**Job:**
Report each line below that contains the word "υποβάλλει".

**Record excerpts:**
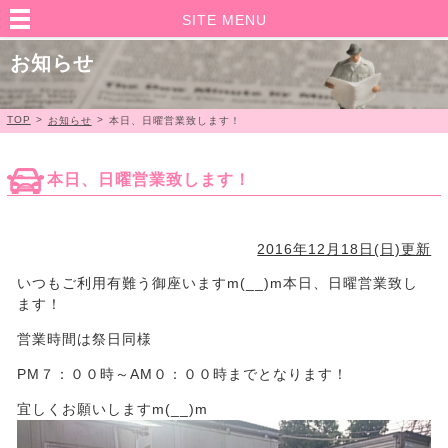
SITE MENU
お知らせ
TOP
>
>
お知らせ
本日、日曜営業致します！
本日、日曜営業致します！
2016年12月18日(日)更新
いつもご利用有難う御座いますm(__)m本日、日曜営業致し
ます！
営業時間は祭日同様
PM７：００時～AM０：００時までとなります！
宜しくお願いしますm(__)m​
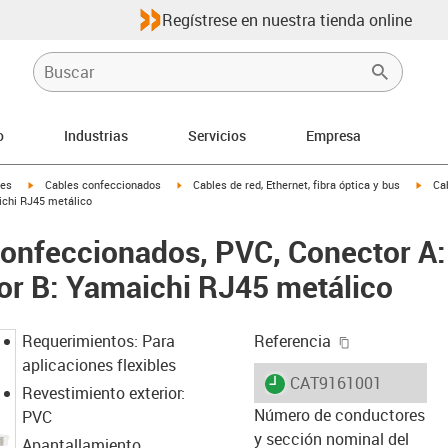
Regístrese en nuestra tienda online
o
Industrias
Servicios
Empresa
igus-icon-arrow-right
igus-icon-arrow-right
igus-
les
Cables confeccionados
Cables de red, Ethernet, fibra óptica y bus
Ca
ichi RJ45 metálico
confeccionados, PVC, Conector A
or B: Yamaichi RJ45 metálico
igus-icon-cop
Requerimientos: Para
Referencia
aplicaciones flexibles
igus-icon-lieferzeit
CAT9161001
Revestimiento exterior:
Número de conductores
PVC
y sección nominal del
Apantallamiento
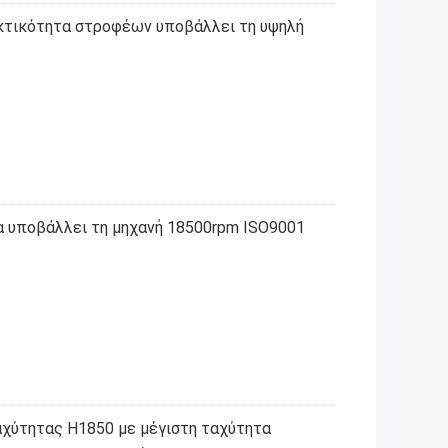
εκτικότητα στροφέων υποβάλλει τη υψηλή
α υποβάλλει τη μηχανή 18500rpm ISO9001
αχύτητας H1850 με μέγιστη ταχύτητα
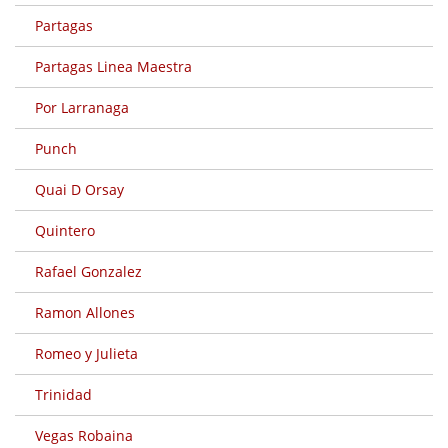
Partagas
Partagas Linea Maestra
Por Larranaga
Punch
Quai D Orsay
Quintero
Rafael Gonzalez
Ramon Allones
Romeo y Julieta
Trinidad
Vegas Robaina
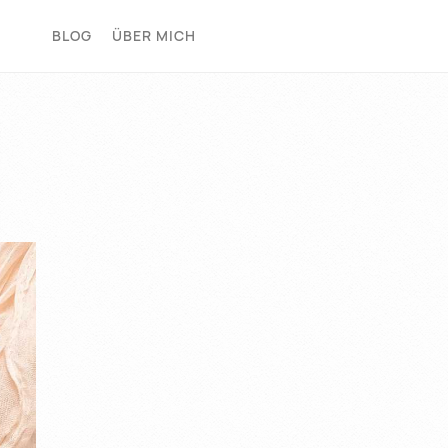
BLOG
ÜBER MICH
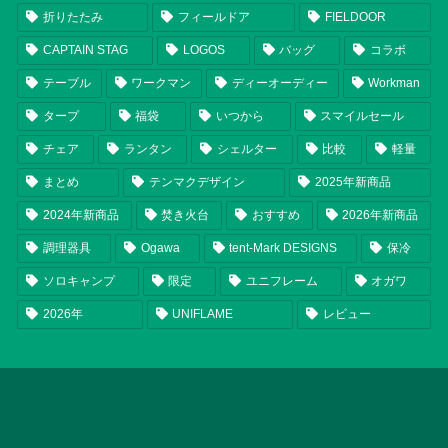
折りたたみ
フィールドア
FIELDOOR
CAPTAIN STAG
LOGOS
バッグ
コラボ
テーブル
ワークマン
ディーオーディー
Workman
タープ
福袋
いつから
スマイルセール
チェア
ランタン
シェルター
比較
軽量
まとめ
テンマクデザイン
2025年新商品
2024年新商品
焚き火台
おすすめ
2026年新商品
調理器具
Ogawa
tent-Mark DESIGNS
保冷
ソロキャンプ
限定
ユニフレーム
オガワ
2026年
UNIFLAME
レビュー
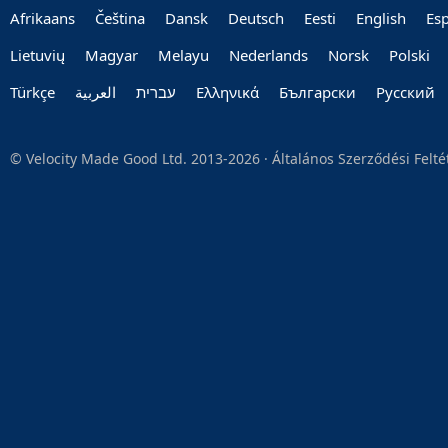
Afrikaans
Čeština
Dansk
Deutsch
Eesti
English
Es
Lietuvių
Magyar
Melayu
Nederlands
Norsk
Polski
Türkçe
العربية‏
עברית‏
Ελληνικά
Български
Руccкий
© Velocity Made Good Ltd. 2013-2026 ·
Általános Szerződési Felt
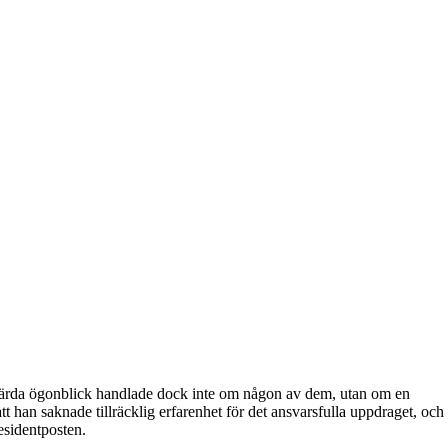
värda ögonblick handlade dock inte om någon av dem, utan om en
an saknade tillräcklig erfarenhet för det ansvarsfulla uppdraget, och
residentposten.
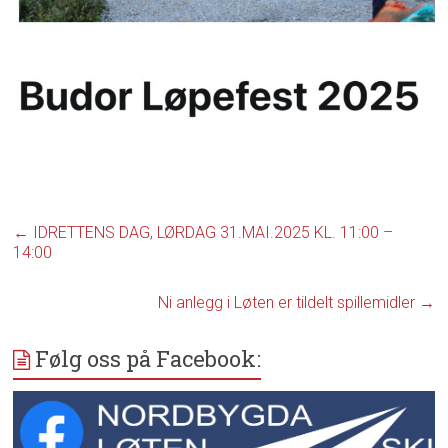
←
IDRETTENS DAG, LØRDAG 31.MAI.2025 KL. 11:00 –
14:00
Ni anlegg i Løten er tildelt spillemidler
→
Følg oss på Facebook:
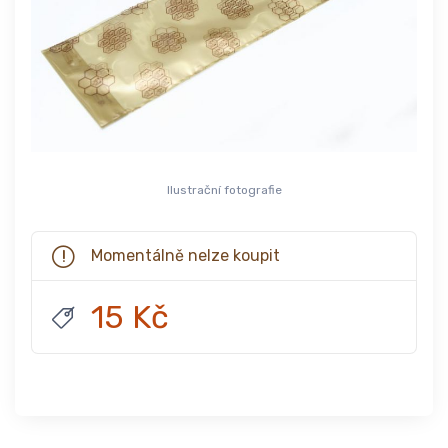
Ilustrační fotografie
Momentálně nelze koupit
15 Kč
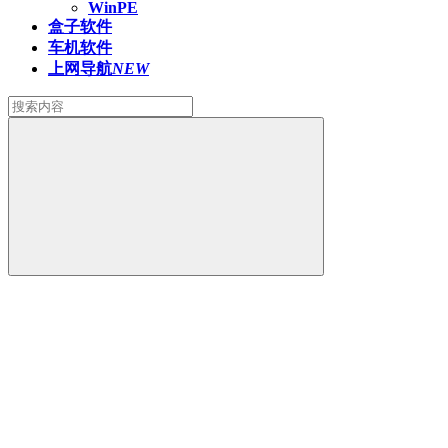
WinPE
盒子软件
车机软件
上网导航
NEW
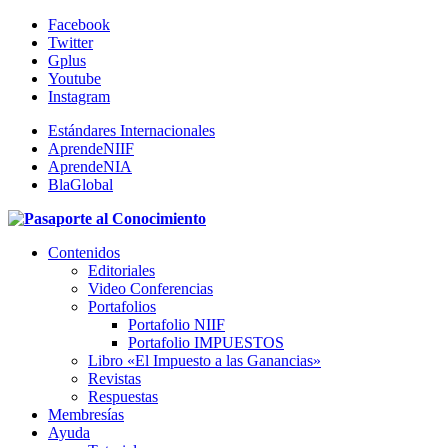
Facebook
Twitter
Gplus
Youtube
Instagram
Estándares Internacionales
AprendeNIIF
AprendeNIA
BlaGlobal
Contenidos
Editoriales
Video Conferencias
Portafolios
Portafolio NIIF
Portafolio IMPUESTOS
Libro «El Impuesto a las Ganancias»
Revistas
Respuestas
Membresías
Ayuda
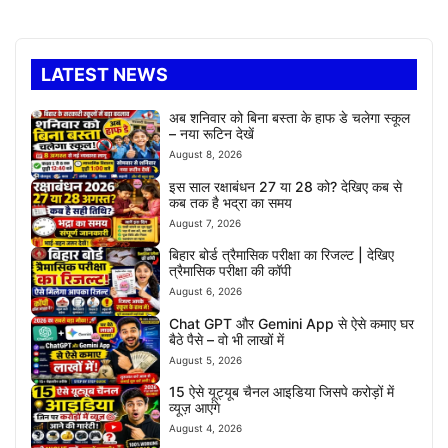
LATEST NEWS
अब शनिवार को बिना बस्ता के हाफ डे चलेगा स्कूल
– नया रूटिन देखें
August 8, 2026
इस साल रक्षाबंधन 27 या 28 को? देखिए कब से
कब तक है भद्रा का समय
August 7, 2026
बिहार बोर्ड त्रैमासिक परीक्षा का रिजल्ट | देखिए
त्रैमासिक परीक्षा की कॉपी
August 6, 2026
Chat GPT और Gemini App से ऐसे कमाए घर
बैठे पैसे – वो भी लाखों में
August 5, 2026
15 ऐसे यूट्यूब चैनल आइडिया जिसपे करोड़ों में
व्यूज़ आएंगे
August 4, 2026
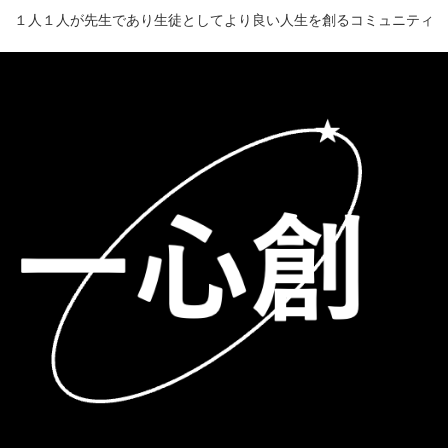
１人１人が先生であり生徒としてより良い人生を創るコミュニティ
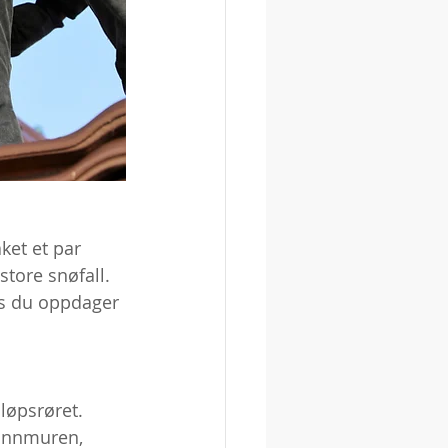
ket et par 
tore snøfall. 
vis du oppdager 
løpsrøret. 
runnmuren,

**Output below:**
εκτικότητα στροφέων υποβάλλει τη υψηλή
α υποβάλλει τη μηχανή 18500rpm ISO9001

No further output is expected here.